▶ Short exercise: Can you give the listing, starting at its first line and ending at the line that contains "Dot at: (243, 277)", as a Markdown table with the columns n and Line, one row per line with blank lines omitted?

▶ Given data:
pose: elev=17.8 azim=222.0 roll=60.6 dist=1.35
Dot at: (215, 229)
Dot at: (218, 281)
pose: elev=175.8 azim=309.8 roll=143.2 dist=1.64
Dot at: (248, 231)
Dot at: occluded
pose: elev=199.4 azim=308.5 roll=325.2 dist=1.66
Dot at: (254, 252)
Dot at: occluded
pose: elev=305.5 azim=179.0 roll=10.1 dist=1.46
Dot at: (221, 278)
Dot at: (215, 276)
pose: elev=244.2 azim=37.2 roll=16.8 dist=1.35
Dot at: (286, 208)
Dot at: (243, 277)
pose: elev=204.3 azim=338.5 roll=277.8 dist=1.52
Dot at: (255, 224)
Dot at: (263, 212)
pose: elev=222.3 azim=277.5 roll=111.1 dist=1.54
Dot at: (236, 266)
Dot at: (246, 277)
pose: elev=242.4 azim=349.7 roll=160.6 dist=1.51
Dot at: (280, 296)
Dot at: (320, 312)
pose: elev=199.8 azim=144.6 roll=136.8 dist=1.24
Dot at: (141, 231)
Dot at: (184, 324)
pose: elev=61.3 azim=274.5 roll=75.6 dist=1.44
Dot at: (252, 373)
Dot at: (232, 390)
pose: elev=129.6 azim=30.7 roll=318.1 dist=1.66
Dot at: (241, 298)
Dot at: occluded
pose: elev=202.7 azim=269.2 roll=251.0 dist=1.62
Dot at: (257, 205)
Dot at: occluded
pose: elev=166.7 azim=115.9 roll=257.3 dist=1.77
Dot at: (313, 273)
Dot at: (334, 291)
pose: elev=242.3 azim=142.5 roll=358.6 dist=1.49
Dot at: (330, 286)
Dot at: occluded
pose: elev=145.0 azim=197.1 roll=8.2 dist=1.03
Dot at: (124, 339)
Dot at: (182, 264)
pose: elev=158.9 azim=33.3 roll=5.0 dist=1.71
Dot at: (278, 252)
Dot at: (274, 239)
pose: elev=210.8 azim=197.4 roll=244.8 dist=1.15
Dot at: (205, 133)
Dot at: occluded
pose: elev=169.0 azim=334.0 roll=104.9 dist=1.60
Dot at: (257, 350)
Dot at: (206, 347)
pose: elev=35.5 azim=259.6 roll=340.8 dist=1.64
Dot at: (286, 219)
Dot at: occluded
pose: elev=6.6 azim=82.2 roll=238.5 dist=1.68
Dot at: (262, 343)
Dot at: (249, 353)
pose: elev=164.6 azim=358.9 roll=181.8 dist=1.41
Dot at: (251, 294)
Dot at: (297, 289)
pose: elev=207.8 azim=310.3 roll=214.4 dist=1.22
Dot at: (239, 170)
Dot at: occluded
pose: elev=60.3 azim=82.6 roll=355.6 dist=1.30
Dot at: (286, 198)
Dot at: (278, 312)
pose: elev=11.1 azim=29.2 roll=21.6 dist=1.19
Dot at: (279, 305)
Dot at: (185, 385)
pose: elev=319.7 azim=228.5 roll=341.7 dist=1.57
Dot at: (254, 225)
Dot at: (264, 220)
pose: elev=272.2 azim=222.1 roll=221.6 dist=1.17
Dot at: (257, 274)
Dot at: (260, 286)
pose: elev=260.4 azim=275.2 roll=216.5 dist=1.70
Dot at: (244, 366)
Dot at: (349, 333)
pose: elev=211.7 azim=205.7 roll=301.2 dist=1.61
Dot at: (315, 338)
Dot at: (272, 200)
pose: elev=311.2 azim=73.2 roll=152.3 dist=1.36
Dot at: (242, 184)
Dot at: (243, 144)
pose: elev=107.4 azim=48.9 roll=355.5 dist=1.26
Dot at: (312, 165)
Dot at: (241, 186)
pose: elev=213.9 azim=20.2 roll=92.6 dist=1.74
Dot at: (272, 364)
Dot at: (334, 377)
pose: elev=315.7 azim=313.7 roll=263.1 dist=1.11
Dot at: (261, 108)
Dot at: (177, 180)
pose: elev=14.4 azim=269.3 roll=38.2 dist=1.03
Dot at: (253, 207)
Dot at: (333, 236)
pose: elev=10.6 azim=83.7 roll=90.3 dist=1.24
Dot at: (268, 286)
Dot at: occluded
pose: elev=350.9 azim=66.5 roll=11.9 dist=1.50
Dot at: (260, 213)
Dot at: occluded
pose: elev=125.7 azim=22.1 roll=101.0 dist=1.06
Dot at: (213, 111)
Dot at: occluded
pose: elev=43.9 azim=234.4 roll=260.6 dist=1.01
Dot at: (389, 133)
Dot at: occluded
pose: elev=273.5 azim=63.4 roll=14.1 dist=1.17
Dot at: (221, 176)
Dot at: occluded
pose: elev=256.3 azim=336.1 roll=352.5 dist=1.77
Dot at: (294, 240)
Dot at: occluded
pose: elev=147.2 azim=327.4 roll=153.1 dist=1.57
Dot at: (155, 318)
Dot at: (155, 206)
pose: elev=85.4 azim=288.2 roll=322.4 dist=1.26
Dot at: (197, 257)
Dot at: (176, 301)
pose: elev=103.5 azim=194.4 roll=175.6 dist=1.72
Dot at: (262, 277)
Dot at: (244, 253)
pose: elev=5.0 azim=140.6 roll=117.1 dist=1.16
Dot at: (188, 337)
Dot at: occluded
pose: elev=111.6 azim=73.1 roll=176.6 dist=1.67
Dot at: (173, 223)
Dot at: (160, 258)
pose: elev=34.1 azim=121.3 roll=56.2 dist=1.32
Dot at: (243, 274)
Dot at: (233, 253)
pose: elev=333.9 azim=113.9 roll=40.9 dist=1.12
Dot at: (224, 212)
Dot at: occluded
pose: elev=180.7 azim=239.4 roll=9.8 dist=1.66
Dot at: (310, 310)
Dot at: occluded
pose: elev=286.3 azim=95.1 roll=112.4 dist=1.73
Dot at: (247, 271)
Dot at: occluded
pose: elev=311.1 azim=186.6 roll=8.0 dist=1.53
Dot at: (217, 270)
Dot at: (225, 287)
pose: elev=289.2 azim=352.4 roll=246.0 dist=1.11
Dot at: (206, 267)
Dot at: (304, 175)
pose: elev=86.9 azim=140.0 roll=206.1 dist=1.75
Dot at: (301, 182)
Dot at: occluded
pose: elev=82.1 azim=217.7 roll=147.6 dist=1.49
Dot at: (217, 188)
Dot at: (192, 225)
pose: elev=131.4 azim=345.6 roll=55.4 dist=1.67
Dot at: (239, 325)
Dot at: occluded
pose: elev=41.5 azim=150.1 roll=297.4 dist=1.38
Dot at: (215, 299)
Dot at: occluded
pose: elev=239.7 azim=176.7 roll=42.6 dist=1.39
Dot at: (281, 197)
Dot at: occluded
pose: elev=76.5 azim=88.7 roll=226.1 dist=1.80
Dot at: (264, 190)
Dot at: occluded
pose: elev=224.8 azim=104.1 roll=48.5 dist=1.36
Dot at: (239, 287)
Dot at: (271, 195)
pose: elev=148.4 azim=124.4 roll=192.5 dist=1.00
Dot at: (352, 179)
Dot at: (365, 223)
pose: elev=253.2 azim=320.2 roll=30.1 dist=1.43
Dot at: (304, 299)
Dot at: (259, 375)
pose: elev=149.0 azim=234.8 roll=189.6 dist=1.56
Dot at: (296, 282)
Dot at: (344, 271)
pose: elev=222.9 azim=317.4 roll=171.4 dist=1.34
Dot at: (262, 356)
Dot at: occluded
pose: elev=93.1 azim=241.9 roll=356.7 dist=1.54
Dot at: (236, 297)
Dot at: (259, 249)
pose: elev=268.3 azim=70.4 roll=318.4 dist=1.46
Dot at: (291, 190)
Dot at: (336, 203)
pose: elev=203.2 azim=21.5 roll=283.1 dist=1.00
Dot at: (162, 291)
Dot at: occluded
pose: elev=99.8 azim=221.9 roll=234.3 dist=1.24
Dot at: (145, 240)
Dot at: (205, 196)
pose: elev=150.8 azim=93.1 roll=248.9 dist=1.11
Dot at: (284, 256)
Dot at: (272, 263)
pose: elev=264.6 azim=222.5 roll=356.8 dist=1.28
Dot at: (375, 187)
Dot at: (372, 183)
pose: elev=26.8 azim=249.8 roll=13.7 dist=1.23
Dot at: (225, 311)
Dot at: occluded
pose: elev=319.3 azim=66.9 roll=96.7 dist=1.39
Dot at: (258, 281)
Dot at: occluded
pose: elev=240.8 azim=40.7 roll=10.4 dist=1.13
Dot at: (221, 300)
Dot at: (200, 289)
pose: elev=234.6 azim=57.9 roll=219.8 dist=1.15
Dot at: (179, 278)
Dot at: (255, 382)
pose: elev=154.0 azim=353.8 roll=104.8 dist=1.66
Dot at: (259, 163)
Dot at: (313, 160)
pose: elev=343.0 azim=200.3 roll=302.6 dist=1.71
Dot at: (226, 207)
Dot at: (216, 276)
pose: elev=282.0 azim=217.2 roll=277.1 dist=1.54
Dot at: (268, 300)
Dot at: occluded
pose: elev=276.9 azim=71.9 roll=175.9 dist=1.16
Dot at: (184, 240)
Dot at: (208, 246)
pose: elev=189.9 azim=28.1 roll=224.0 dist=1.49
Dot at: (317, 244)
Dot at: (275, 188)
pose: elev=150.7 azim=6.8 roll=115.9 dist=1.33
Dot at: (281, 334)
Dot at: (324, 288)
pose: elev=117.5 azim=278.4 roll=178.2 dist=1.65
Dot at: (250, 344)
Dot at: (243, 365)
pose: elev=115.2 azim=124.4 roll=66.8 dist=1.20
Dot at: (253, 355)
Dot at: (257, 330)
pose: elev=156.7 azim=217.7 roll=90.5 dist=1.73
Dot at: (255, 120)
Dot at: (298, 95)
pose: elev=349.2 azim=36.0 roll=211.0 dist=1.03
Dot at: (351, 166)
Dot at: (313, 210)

▶ Exercise answer:
| n | Line |
|---|---|
| 1 | pose: elev=17.8 azim=222.0 roll=60.6 dist=1.35 |
| 2 | Dot at: (215, 229) |
| 3 | Dot at: (218, 281) |
| 4 | pose: elev=175.8 azim=309.8 roll=143.2 dist=1.64 |
| 5 | Dot at: (248, 231) |
| 6 | Dot at: occluded |
| 7 | pose: elev=199.4 azim=308.5 roll=325.2 dist=1.66 |
| 8 | Dot at: (254, 252) |
| 9 | Dot at: occluded |
| 10 | pose: elev=305.5 azim=179.0 roll=10.1 dist=1.46 |
| 11 | Dot at: (221, 278) |
| 12 | Dot at: (215, 276) |
| 13 | pose: elev=244.2 azim=37.2 roll=16.8 dist=1.35 |
| 14 | Dot at: (286, 208) |
| 15 | Dot at: (243, 277) |